Everybody has a different way of fellowship directing. I see myself as a facilitator; I don’t necessarily have to be the best at all roles myself. This means I don’t need to be their research mentor, their personal mentor, their educational mentor, or the best educational lecturer. What I need to do is facilitate their experience. I need to facilitate them having the right research opportunities, the right education, and the right clinical exposures. Those needs are different [depending] on the fellow that comes in.

It’s not practical as a fellowship director to see yourself being all roles to your fellows. One should know the strengths and downfalls of their program so that one can facilitate the strongest experience possible for each fellow.

You have been working on clinical research that you started as a fellow, and staying at Northwestern allowed you to see it through its completion. Can you expand on this?

I wrote my first proposal with my mentor, when I was a fellow for an investigator-initiated study; it was a clinical trial for treatment [of patients with] brain metastases. A lot of fellows get this experience, where they’re learning how to write clinical trials as a fellow. Then, they typically hand that [research] off, as they leave their fellowship.

For me, when it was time to open the study, I was a new attending. I was able to open that study that I worked on as the principal investigator, see it through to completion and, a decade later, I’m writing that manuscript now. It takes time, but it’s nice to be at the same spot to be able to complete it.

What advice do you have for fellows looking to specialize in brain cancer? What do you wish that you knew then that you know now?
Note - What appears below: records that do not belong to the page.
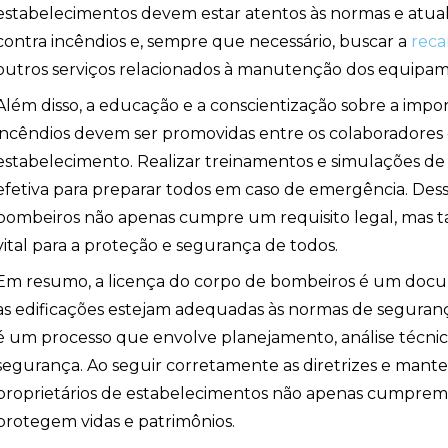
estabelecimentos devem estar atentos às normas e atual
contra incêndios e, sempre que necessário, buscar a
reca
outros serviços relacionados à manutenção dos equipam
ndio
Além disso, a educação e a conscientização sobre a impo
incêndios devem ser promovidas entre os colaboradores
estabelecimento. Realizar treinamentos e simulações d
efetiva para preparar todos em caso de emergência. Dess
bombeiros não apenas cumpre um requisito legal, mas
vital para a proteção e segurança de todos.
Em resumo, a licença do corpo de bombeiros é um docu
as edificações estejam adequadas às normas de seguran
é um processo que envolve planejamento, análise técn
segurança. Ao seguir corretamente as diretrizes e mante
proprietários de estabelecimentos não apenas cumprem
protegem vidas e patrimônios.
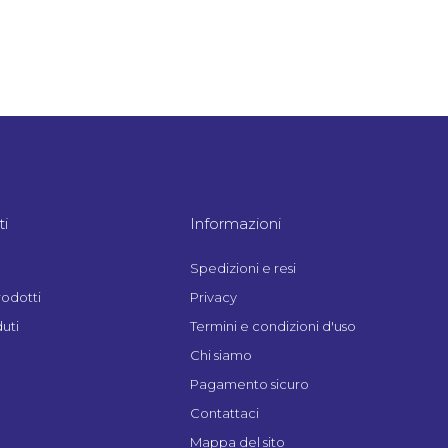
i
Informazioni
Spedizioni e resi
rodotti
Privacy
uti
Termini e condizioni d'uso
Chi siamo
Pagamento sicuro
Contattaci
Mappa del sito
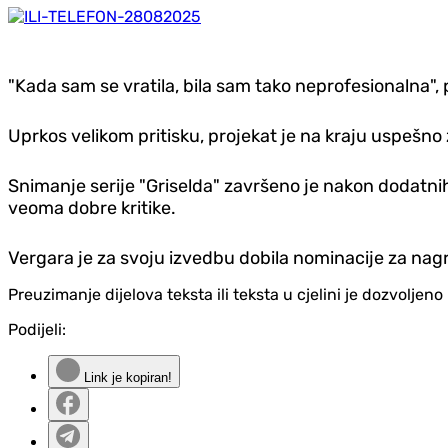
"Kada sam se vratila, bila sam tako neprofesionalna", p
Uprkos velikom pritisku, projekat je na kraju uspešno
Snimanje serije "Griselda" završeno je nakon dodatnih
veoma dobre kritike.
Vergara je za svoju izvedbu dobila nominacije za nagr
Preuzimanje dijelova teksta ili teksta u cjelini je dozvolje
Podijeli:
Link je kopiran!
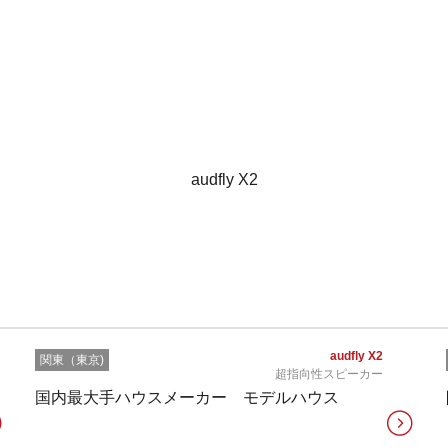
audfly X2
audfly X2
関東（東京)
超指向性スピーカー
国内最大手ハウスメーカー モデルハウス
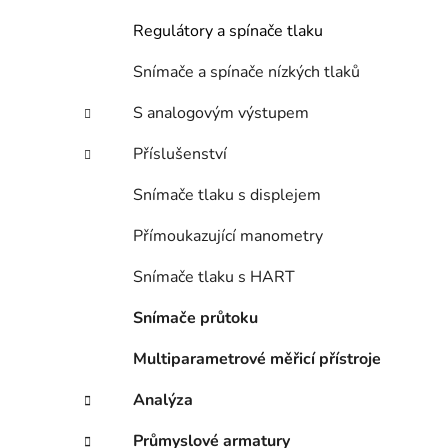
i
p
Regulátory a spínače tlaku
a
n
Snímače a spínače nízkých tlaků
e
S analogovým výstupem
l
Příslušenství
Snímače tlaku s displejem
Přímoukazující manometry
Snímače tlaku s HART
Snímače průtoku
Multiparametrové měřicí přístroje
Analýza
Průmyslové armatury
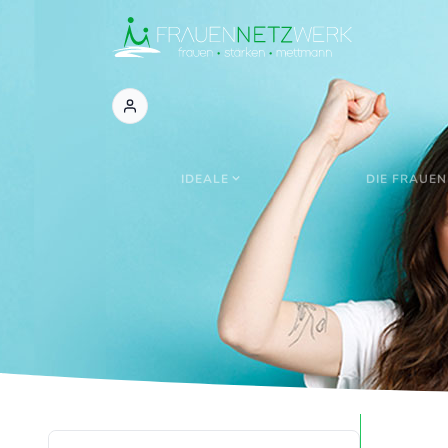
IDEALE
DIE FRAUEN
As a fellow, I wish I knew that you can tailor what your career looks like and what your job looks like as you’re feeling your way through it. It’s very different once you’re on your own as an attending, and it looks very different than as a trainee. You don’t have to put together that perfect job in 1 or 2 years as an attending, but over the years, you can gradually mold your career like a sculpture. It’s not just going to appear overnight, but you can gradually feel your way into what works for you.

Think about the] foci that you want to have centrally in your career and in your job, then build it to match over the years. Then 10 years later, you can hopefully say, “I liked this job that I built up, and this is suiting me.” Sometimes we have this vision of steps to get through. Often, our thought process is first: medical school, then residency, fellowship, and then a job. However, that’s not the reality of this. One should shape it and mold it as they go along.